2. Corn profits stay in America. I'm glad some of this money is going it our tax system/farmers pockets instead of countires that don't like us.
I usually find myself agreeing with stevencrosbie but not in this case. Ethanol for fuel is being subsidized massively by the federal government. Just look at any of the coverage of the Iowa caucuses and you'll see that virtually any candidate of note went out of his/her way to praise government subsidies for corn based ethanol.
The highest and best use of corn based ethanol is as bourbon.
As a fuel, it takes more energy to produce the ethanol from corn than we get from the ethanol. The article is old and the prices low by today's standards, but this guy had it right way back in 2001.

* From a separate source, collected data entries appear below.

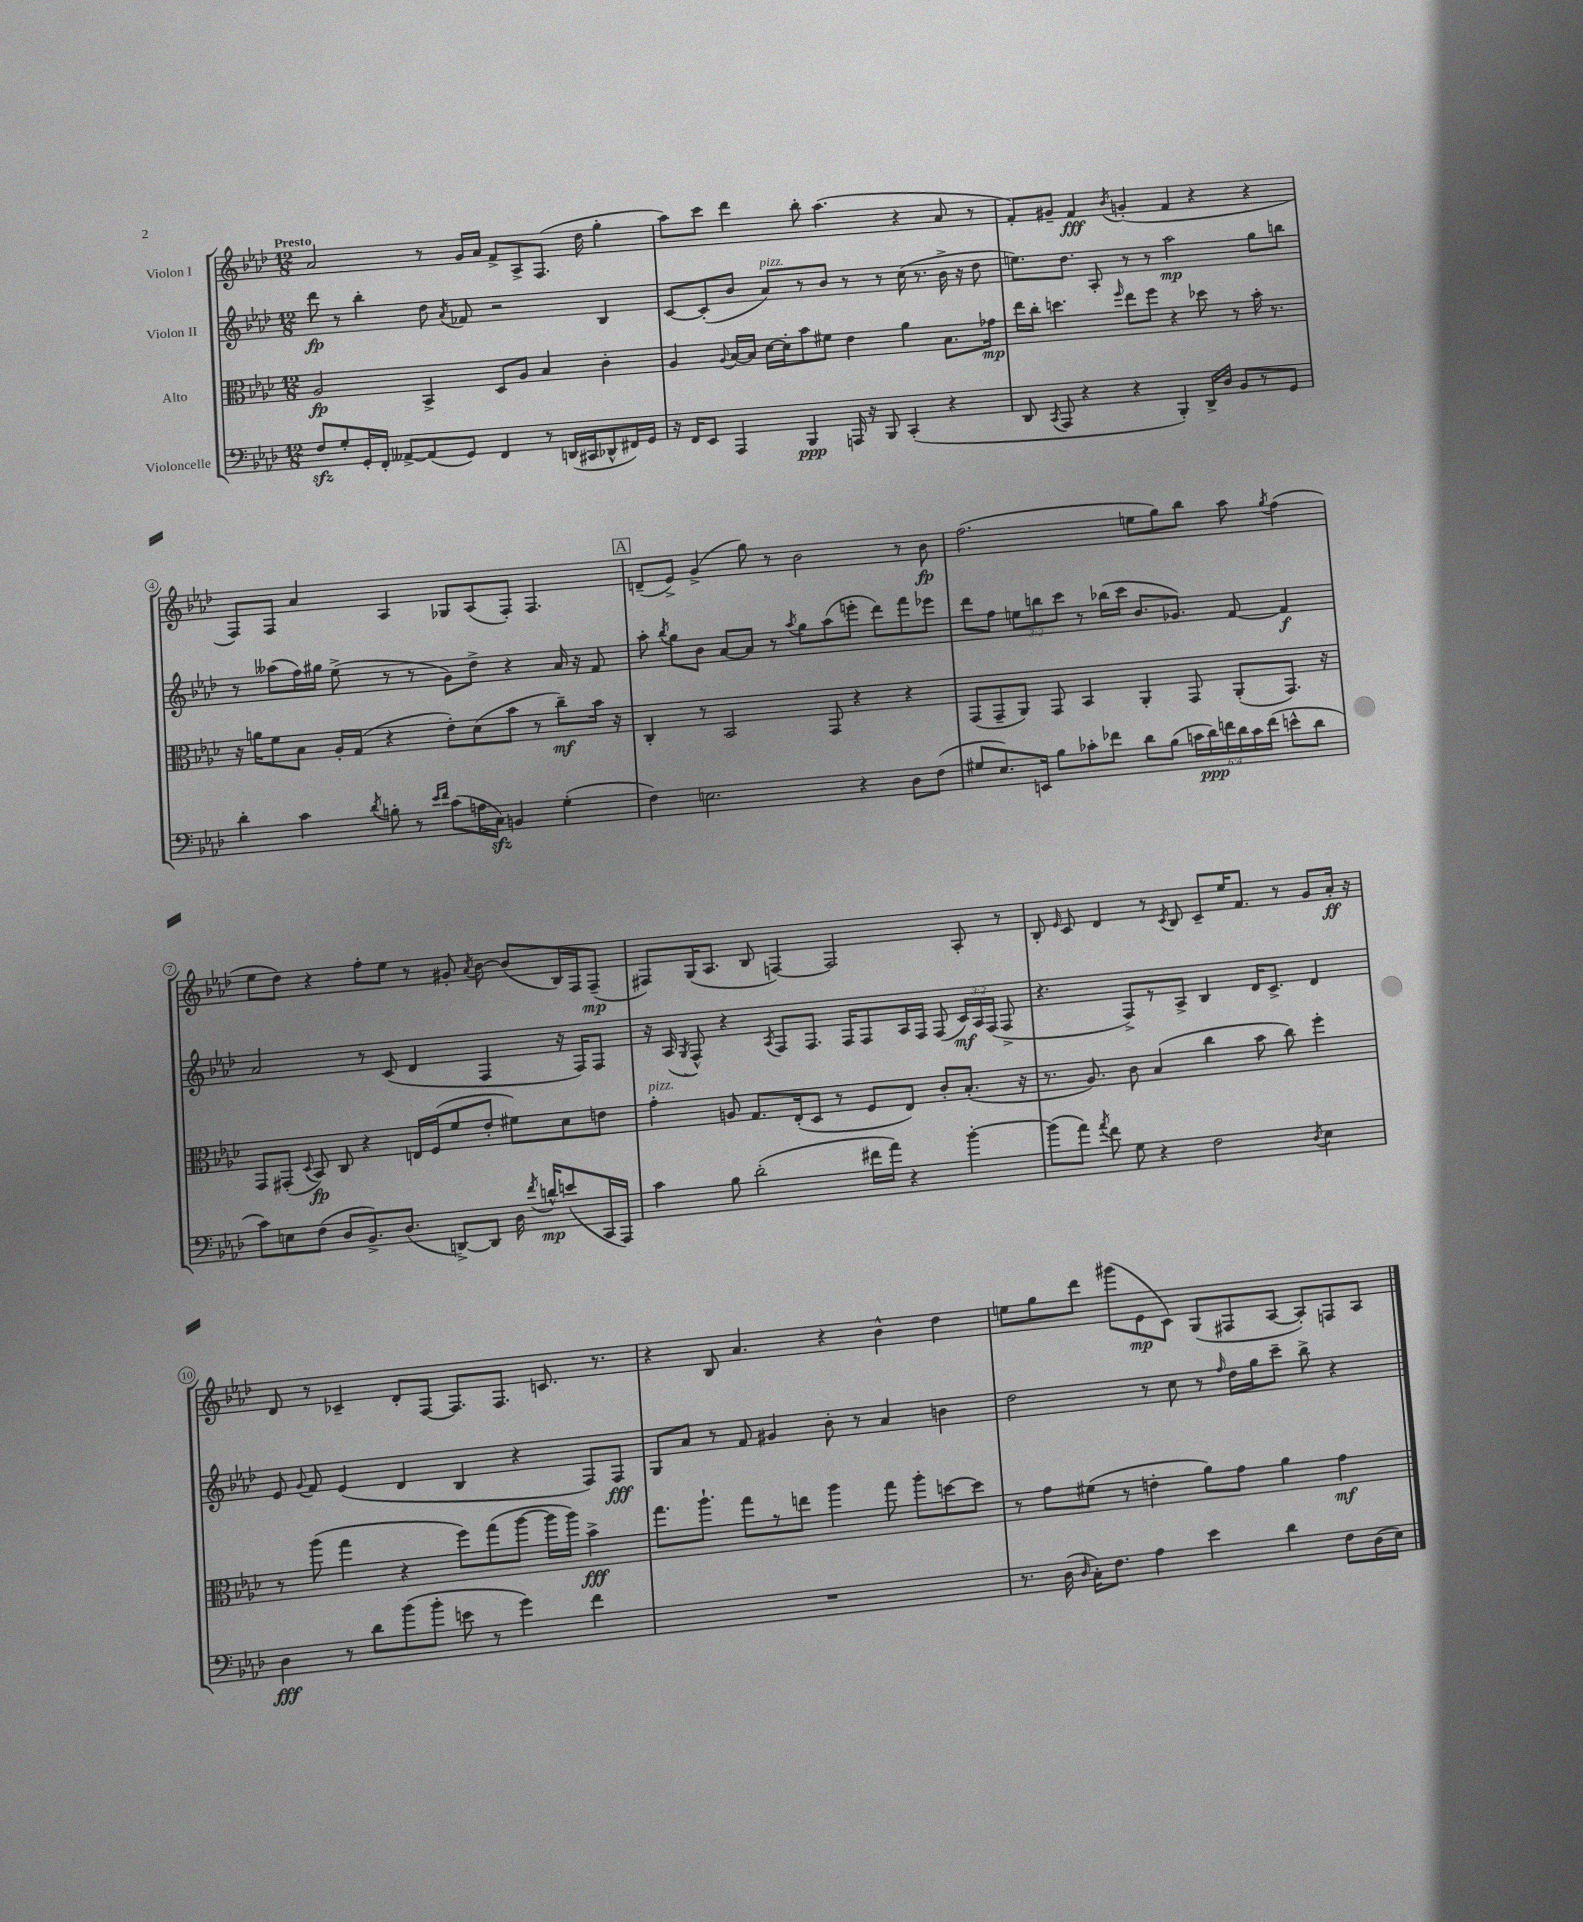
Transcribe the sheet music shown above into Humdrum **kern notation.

**kern	**kern	**kern	**kern
*staff4	*staff3	*staff2	*staff1
*clefF4	*clefC3	*clefG2	*clefG2
*k[b-e-a-d-]	*k[b-e-a-d-]	*k[b-e-a-d-]	*k[b-e-a-d-]
*M12/8	*M12/8	*M12/8	*M12/8
8F	2A-	8ddd-	2a-
8G'	.	8r	.
16GG'	.	4bb-'	.
16FF'	.	.	.
[8AA--^	.	.	.
(8AA--]	4BB-^	8dd-	8r
.	.	8qa-	.
8GG)	.	8f-	16g
.	.	.	16a-
4FF	8D-	2r	8f^
.	8A-	.	8A-^
8r	4B-	.	(8.F
(16DD	.	.	.
16CC#	.	.	16dd-
8DD-^^	4c'	4B-	4gg'
16FF#)	.	.	.
16GG	.	.	.
=	=	=	=
16r	4A-	[8c	8aa-)
16FF	.	.	.
8EE-	.	(8c']	8ccc
.	8qqA-	.	.
4AAA-	[16B-	8b-	4ddd-
.	16B-]	.	.
.	[16d-	8a-)	.
.	16d-']	.	.
4BBB-	8b-	8r	8bb-'
.	8f#	8b-	(4.aa-
16AAA	4e-	8r	.
16r	.	.	.
8BBB-	.	8r	.
(4CC'	4a-	(16cc	4r
.	.	8.r	.
4r	8.B-	16b-^	8a-
.	.	16r	.
.	.	8dd-	8r
.	16g-	.	.
=	=	=	=
8DD-	16ee-	8.ee)	8f')
.	16cc'	.	.
8qCC	.	.	.
8AAA-	4.dd	.	8g#~
.	.	8.dd-	.
4r	.	.	4f
.	.	8A-'	.
.	16qqff	.	8qb-
4r	8ee-	8r	(4g'
.	8ff	8r	.
4BBB-')	4r	2aa-	4f
16DD-^	8dd-	.	4r
16D-	.	.	.
8BB-	8r	.	.
8r	16b-'	8gg	4r
.	8.r	.	.
8GG	.	8bb	.
=	=	=	=
4d-'	16r	8r	8F)
.	16a	.	.
.	8f	(8aa--	8F
4c	8B-	16ff)	4a-
.	.	16gg#	.
.	16A-'	(8ee-^	.
.	(16G	.	.
8qd-	.	.	.
8B'	4r	8r	4A-
8r	.	8r	.
16qqe-	.	.	.
16qqf	.	.	.
(8c	8e-')	8g)	8G-
16A	(8d-	8dd-^	(8A-
16C)	.	.	.
4BB	8b-	4r	8F')
.	8r	.	4.F
(4G'	8cc~)	16a-	.
.	.	16r	.
.	16b-	8f	.
.	16r	.	.
=	=	=	=
4F)	4C'	8aa-'	(8d~
.	.	8qbb-	.
.	.	8gg	8e-^)
2.E	8r	8b-	(4g^
.	2BB-	[8a-	.
.	.	8a-]	8gg)
.	.	8r	8r
.	.	8qaa-	.
.	.	8gg	2b-
.	8GG	(8aa-	.
4r	4r	8eee'	.
.	.	8ddd-)	.
8D-	4r	8fff	8r
(8F	.	8eee-	8b-
=	=	=	=
8G#	(8GG	8ddd-	(2.ff
8.E-)	8GG~	8ff	.
.	8AA-)	12ee	.
16EE	.	.	.
.	.	12bb	.
8B-	8GG	.	.
.	.	12ccc	.
8c-'	4BB-	8r	.
8f-	.	(16bb-	.
.	.	16ccc	.
8d-	4AA-'	8.b-	8ee
(8B-	.	.	8gg)
.	.	8.g-)	.
24c	8GG	.	8bb-
24d-)	.	.	.
24f	.	.	.
24d-	(8AA-'	[8f	8aa-
24c	.	.	.
(24f	.	.	.
.	.	.	8qgg
8e^^	8.GG)	4f]	(4ff
8d-	.	.	.
.	16r	.	.
=	=	=	=
8c)	8GG	2a-	8ee-
8E	(8GG#'	.	8dd-)
.	8qqD-	.	.
(8F	8BB-)	.	4r
8D-	8C	.	.
8.BB-^)	4r	8r	8ff'
.	.	(8c	8ee-
(8.D-	.	.	.
.	16E	4d-	8r
.	(16F	.	.
[8DD^)	8f	.	8g#'
.	.	.	8qa-
8DD]	8e-'	4F	[8b-
16D-	8f#)	.	(8b-]
8qf	.	.	.
16d^^	.	.	.
(8e	8d-	16r	16B-)
.	.	16F)	16F
16CC	8e	8F	(8F~
16AAA-)	.	.	.
=	=	=	=
4c	4g'	16r	8F#)
.	.	(16A-	.
.	.	8qG	.
.	.	8F^^)	(16G
.	.	.	8.A-
8B-	8A	4r	.
(2d-'	8.G	.	8B-
.	.	8qA-	.
.	.	8F	[4F)
.	(16E-'	.	.
.	8D-	8.F	.
.	8r	.	2F]
.	.	16F	.
16f#	8F	8F	.
16a-)	.	.	.
4r	8E-)	16A-	.
.	.	16F	.
.	8c'	(8F	.
[4b-'	(8.B-'	24c)	8A-'
.	.	24A-	.
.	.	(24F	.
.	.	8F^	8r
.	16r	.	.
=	=	=	=
(8b-]	8.r	4.r	8B-'
.	.	.	16qqe-
8a-)	.	.	8c
.	8.A-)	.	.
8qa-	.	.	.
8f	.	.	4d-
8G	8c	8F^)	.
4r	(4B-	8r	8r
.	.	.	8qc
.	.	8A-^	8B-
2F	4cc	4B-	8c~
.	.	.	16ee-
.	.	.	8.f
.	8b-	16d-	.
.	.	8.c^	.
.	8cc)	.	8r
8qD-	.	.	.
4E-	4ff'	4d-	8g
.	.	.	16a-'
.	.	.	16r
=	=	=	=
4D-	8r	8e-	8d-
.	.	8qqg	.
.	(8aa-	8f	8r
8r	4gg	(4e-	4c-~
8d-	.	.	.
(8b-	4r	4d-	8d-'
8b-'	.	.	[8F
8e	8ff)	4B-	8.F]
8r	(8gg	.	.
.	.	.	8.F
4g)	[8aa-	4r	.
.	16aa-]	.	8.c
.	16aa-)	.	.
4f	4b-^	8F)	.
.	.	.	8.r
.	.	8F	.
=	=	=	=
1.r	8.gg	8G	4r
.	.	8a-	.
.	8.aa-`	.	.
.	.	8r	8B-
.	8gg	8f	4.a-
.	8r	4g#	.
.	8ee	.	.
.	4aa-	8b-'	4r
.	.	8r	.
.	8gg	4a-	4b-^^
.	8aa-'	.	.
.	[8dd	4b	4dd-
.	8dd]	.	.
=	=	=	=
8.r	8r	2dd-	8ee
.	8g	.	8gg
(16D-	.	.	.
16qqD-	.	.	.
16C')	(8f#	.	8ddd-
8.F	.	.	.
.	8r	.	(8ggg#
4A-	4e'	8r	8e-
.	.	8cc	8c)
4e-	8a-)	8r	(8G
.	.	16qqff	.
.	8g	16dd-	8F#
.	.	16gg	.
4d-	4a-	8ccc~	[8A-
.	.	8bb-^	8A-'])
8F	4g	4r	8F
(16D-	.	.	8A-
16E-)	.	.	.
==	==	==	==
*-	*-	*-	*-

http://www.news.cornell.edu/releases/aug01/corn-basedethanol.hrs.html
And the massive amounts of water are required not just to grow the corn, but also for the fermentation and isolation of the ethanol.
And as far as dollars staying in America, consider that the US corporate tax structure, which I think is the second highest in the industrialized world, drives far more dollars offshore, never to return, than the redistribution of MY tax dollars to a bunch of farmers. I'm all for American agriculture - my dad grew up on a family farm - but gasohol from corn is not a winner and never will be without the dual props of obscene subsidies and tariffs on far more cost effective Brazilian ethanol derived from cane sugar,
It all comes down to three generalized rules of economics:
If you tax something, you get less of it.
If you subsidize something, you get more of it.
If you want to allocate resources optimally (from an economic efficiency POV), let the markets work.